- **Text passage**
= = =
THE KILLER. Given what we know — or think we know — about David Fincher, it is almost too tempting to see his latest as a smirking work of self-reflective satire. This contravenes the most basic tenet of what I was taught to call New Criticism, which is, clears throat, reads aloud: never conflate the art with the artist. And aside from Mank (2020), which was scripted by his late father, he has made a career of exploring depravity, decay and deviance from a vocally declared distance, without the risk of us rubes in the audience mining the work for autobiographical detail (at least not fruitfully). I take it back: It is, in fact, too tempting not to look at The Killer as a work of the artist's self-reflection, even if the whole thing is a put on.

Fincher has made no secret of self-identifying as a director for hire, albeit one with maybe the most exacting standards in the industry. He eschews the auteur mode of the contemporaries among whose rarified company his work places him; he is a technician, if an extraordinarily disciplined and self-actualized one. Which is, essentially, how our Killer (Michael Fassbender), a literal gun for hire, is introduced to us. While lying in wait in a forgotten Parisian office space, sitting with his own predatory silence, he explains his ethos in a bloodless, almost bored monotone. He is a pragmatist, a banisher of empathy, an organism holding itself to finely mechanistic standards of precision and accuracy. Nothing is left to chance because chance does not exist.

Which makes it all the more difficult to reckon with the fact that he has just blown the shot he has spent days (weeks?) planning and anticipating, instead splattering a sex worker all over his intended target. And therein seems to lie the most Fincherian of jokes. After its languid opening sequence, one mistimed trigger pull tilts The Killer on its axis, shifting it from Zen-like meditative procedural on the business of murder to a bloody, sneakily comic, multi-continental study in damage control.
= = =
[Dataset entries]

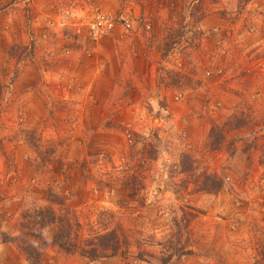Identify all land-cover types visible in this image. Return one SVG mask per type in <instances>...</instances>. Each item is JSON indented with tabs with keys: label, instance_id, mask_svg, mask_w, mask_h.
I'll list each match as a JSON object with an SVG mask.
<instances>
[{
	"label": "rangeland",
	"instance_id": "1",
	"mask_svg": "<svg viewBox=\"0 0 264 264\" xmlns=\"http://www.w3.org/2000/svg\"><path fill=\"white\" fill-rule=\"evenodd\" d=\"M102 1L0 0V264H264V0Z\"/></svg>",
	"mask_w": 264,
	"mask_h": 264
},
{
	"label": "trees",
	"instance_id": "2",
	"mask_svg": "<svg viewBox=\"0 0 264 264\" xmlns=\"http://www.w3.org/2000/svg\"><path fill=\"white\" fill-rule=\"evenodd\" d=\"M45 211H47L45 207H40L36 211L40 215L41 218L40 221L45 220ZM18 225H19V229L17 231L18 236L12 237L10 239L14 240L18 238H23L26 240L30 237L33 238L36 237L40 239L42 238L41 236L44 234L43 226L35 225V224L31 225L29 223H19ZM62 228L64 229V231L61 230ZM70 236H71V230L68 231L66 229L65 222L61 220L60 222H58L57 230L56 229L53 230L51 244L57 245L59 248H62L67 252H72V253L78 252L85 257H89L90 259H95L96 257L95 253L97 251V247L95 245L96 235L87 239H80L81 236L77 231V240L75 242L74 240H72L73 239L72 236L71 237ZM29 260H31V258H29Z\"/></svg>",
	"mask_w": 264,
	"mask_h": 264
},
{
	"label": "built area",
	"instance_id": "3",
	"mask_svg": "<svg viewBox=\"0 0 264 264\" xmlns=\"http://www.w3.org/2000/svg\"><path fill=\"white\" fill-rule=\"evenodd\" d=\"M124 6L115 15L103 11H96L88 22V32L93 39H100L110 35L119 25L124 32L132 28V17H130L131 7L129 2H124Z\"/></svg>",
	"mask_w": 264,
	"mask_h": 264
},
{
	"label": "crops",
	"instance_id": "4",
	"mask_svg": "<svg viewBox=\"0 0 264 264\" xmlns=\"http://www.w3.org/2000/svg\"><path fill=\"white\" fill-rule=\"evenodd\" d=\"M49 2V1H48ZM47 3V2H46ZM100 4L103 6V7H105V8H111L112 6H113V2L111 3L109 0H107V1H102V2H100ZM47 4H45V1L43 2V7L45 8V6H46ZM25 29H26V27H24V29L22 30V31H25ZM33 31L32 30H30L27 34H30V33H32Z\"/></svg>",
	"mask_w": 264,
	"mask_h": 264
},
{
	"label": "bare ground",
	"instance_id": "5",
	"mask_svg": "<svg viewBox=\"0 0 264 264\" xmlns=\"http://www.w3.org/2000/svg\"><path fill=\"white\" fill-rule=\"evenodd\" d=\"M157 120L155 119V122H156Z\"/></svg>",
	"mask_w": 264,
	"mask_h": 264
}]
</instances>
= = =
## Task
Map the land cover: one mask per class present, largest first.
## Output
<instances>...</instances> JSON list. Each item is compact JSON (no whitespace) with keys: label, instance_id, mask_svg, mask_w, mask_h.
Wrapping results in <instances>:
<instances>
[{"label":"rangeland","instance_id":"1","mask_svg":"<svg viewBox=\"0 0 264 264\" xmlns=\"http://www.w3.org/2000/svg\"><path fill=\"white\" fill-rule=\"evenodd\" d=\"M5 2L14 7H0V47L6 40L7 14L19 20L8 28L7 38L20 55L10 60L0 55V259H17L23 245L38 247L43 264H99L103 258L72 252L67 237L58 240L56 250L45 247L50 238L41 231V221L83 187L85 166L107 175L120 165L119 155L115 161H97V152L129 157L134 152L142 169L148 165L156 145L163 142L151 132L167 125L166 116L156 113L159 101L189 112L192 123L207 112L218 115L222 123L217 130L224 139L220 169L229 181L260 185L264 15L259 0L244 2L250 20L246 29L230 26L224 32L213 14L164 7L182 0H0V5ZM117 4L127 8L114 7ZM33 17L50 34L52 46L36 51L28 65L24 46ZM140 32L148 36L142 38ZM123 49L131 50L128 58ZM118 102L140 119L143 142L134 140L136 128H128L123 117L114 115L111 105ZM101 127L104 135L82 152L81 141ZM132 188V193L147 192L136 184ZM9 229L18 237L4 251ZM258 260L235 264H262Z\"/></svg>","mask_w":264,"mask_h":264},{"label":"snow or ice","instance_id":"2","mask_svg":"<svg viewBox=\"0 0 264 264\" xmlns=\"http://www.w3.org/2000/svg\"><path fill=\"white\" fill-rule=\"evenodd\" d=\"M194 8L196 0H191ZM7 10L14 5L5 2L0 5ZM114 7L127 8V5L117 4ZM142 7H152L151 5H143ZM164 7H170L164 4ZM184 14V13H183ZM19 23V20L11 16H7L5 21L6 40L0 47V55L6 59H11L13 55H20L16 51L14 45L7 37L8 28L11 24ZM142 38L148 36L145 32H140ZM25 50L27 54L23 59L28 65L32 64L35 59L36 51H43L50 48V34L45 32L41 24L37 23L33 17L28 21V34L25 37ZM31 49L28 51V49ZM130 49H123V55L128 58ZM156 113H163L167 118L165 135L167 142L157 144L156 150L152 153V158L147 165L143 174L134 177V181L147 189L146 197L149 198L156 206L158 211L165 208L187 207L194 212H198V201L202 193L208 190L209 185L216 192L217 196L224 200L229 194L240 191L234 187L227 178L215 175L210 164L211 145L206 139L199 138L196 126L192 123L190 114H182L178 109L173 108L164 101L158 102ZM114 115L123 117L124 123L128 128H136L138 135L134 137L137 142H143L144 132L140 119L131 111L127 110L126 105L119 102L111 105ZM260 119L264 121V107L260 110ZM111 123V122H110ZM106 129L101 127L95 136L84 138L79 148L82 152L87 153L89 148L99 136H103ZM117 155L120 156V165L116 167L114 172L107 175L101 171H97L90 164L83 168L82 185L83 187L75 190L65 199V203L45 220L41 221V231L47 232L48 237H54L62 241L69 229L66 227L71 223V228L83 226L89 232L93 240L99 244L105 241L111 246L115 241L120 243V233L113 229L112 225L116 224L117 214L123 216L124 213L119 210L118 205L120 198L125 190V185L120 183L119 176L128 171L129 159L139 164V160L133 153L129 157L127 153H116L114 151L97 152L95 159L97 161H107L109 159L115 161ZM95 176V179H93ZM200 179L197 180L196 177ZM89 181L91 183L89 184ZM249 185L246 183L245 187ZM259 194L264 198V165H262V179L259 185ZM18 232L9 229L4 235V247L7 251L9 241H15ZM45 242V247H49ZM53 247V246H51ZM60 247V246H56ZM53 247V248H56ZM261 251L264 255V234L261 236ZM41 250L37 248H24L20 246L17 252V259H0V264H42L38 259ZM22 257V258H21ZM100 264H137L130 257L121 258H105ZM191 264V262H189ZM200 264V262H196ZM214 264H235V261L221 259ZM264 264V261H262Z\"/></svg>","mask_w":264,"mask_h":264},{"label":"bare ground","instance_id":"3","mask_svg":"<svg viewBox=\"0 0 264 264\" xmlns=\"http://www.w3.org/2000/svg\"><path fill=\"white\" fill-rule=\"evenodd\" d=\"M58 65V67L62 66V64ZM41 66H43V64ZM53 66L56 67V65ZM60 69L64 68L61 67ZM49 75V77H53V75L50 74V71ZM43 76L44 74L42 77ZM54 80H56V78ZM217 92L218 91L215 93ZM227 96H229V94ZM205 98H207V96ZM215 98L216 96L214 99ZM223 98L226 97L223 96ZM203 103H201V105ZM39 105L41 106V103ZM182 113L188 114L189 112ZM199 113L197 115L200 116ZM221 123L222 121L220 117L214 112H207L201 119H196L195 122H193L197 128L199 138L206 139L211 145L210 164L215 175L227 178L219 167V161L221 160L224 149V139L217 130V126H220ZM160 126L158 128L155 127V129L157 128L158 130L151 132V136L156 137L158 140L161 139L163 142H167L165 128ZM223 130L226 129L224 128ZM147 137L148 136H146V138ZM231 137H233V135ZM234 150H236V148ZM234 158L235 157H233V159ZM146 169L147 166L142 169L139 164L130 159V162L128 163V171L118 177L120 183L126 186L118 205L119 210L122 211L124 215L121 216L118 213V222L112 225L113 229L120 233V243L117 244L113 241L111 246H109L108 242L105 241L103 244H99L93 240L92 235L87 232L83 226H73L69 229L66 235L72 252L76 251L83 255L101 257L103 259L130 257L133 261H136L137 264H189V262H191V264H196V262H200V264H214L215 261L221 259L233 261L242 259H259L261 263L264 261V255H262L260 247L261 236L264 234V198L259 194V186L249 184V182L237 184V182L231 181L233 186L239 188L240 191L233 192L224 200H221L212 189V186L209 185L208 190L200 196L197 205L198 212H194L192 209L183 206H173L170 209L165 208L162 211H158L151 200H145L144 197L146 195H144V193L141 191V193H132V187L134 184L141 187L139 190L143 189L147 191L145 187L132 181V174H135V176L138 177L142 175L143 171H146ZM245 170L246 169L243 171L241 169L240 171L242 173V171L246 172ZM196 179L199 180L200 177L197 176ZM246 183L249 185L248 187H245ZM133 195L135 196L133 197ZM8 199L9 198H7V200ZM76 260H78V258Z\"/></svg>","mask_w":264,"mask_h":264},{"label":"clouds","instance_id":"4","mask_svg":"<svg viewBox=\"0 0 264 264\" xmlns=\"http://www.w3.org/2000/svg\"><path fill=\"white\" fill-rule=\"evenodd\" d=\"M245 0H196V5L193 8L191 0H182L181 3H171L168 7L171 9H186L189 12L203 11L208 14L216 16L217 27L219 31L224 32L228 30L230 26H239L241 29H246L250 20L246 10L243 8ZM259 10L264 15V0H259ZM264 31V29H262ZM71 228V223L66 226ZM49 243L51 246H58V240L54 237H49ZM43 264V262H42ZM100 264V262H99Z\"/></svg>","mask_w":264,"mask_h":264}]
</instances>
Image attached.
= = =
- **Tasks to perform**
a – Pick out every line of the entries that contains the word "list", matching its capitalization exactly, and copy those lines.
b – Supply the next part of the review of The Killer, starting right after its final sentence.
The review and the entries have no connection to each other.

- **Answers in order**
a –
I'll list each match as a JSON object with an SVG mask.
<instances>...</instances> JSON list. Each item is compact JSON (no whitespace) with keys: label, instance_id, mask_svg, mask_w, mask_h.

b –
That this screenplay was adapted by Andrew Kevin Walker (from the series of graphic novels by Alexis Nolent and Luc Jacamon) only helps to reinforce that everybody's in on the joke. Walker gained notoriety for his collaboration with Fincher on Se7en (1995) which remains one of the most reviled/beloved, quotable thrillers of the decade (all time?). Like Fincher, he's made a career of poking around in the darkness and bringing up wet sacks of unseemly stuff. Here, he gets to send his protagonist, a would-be cypher with more feelings than he should probably admit, out into the world of airports and restaurants, as well as to the usual scenes of multiple homicides.

I would not steal the humor from The Killer by cataloging or dissecting its jokes. Rather, I would say it is an unrivalled genre exercise that balances its sickness with satire and demonstrates a mastery of craft that, like the Killer's, is often as effective in disarray as when things go to plan. R. 118M. NETFLIX.

DICKS: THE MUSICAL. A couple of swinging single guys, each a champion salesman in his own vacuum cleaner-parts distribution boiler room, are thrown together by an unexpected corporate merger. At which point, after a brief ego-clash, they realize they are identical twins separated shortly after birth. As anyone would, they decide to switch places, each entering the home of the parent with whom the other grew up in order to rejoin their would-be family. Splashy song and dance numbers abound! God makes a number of appearances! Everybody learns something!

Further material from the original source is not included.